__What this task involves__: Determine how many lines in the data below contain "height" and write only that number.

(Raw data Opens)

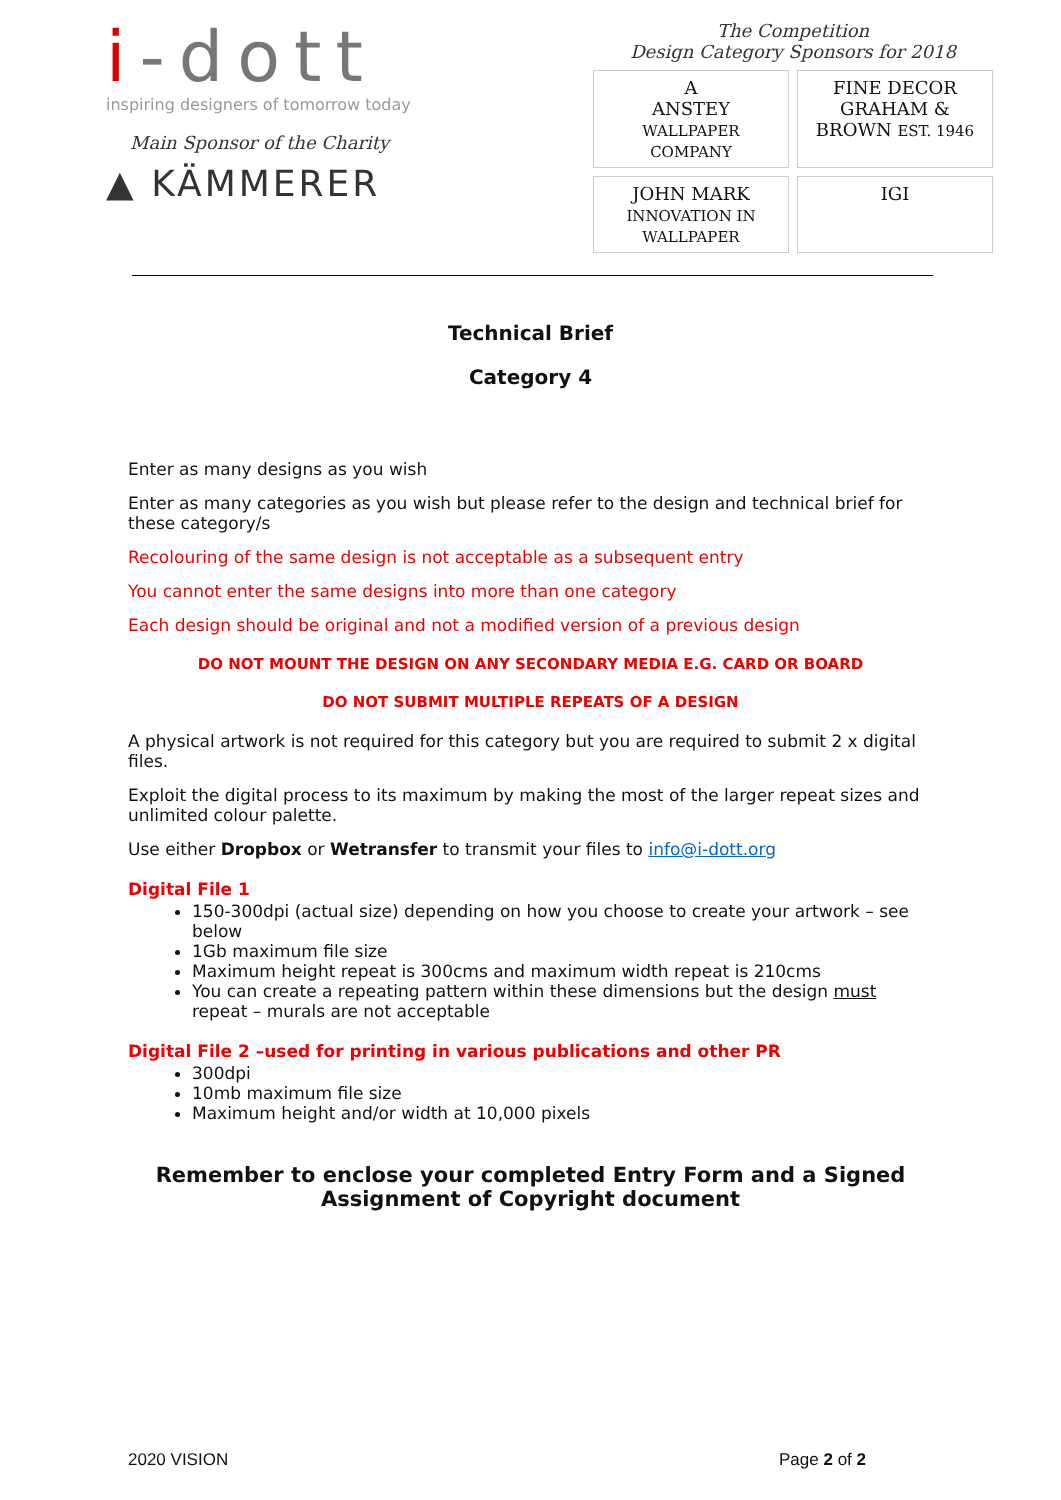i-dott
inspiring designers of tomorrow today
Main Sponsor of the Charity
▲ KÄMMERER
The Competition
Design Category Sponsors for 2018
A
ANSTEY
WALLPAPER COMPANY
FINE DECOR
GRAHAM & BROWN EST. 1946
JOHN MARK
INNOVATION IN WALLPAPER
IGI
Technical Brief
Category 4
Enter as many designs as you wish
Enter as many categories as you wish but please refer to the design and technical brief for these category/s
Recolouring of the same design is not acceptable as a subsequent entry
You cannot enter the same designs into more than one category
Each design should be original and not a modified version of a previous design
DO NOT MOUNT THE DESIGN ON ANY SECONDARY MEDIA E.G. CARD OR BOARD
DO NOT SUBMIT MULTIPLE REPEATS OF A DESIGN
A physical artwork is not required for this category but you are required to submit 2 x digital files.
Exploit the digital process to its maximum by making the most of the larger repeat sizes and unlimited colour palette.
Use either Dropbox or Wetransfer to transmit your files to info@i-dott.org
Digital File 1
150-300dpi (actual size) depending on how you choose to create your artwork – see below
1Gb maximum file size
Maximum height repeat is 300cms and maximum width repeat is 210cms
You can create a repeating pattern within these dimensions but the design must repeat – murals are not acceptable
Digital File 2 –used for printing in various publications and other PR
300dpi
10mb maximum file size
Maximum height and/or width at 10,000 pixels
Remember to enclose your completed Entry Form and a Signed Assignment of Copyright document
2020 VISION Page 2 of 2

(Raw data Closes)

__Solution to the exercise__: 2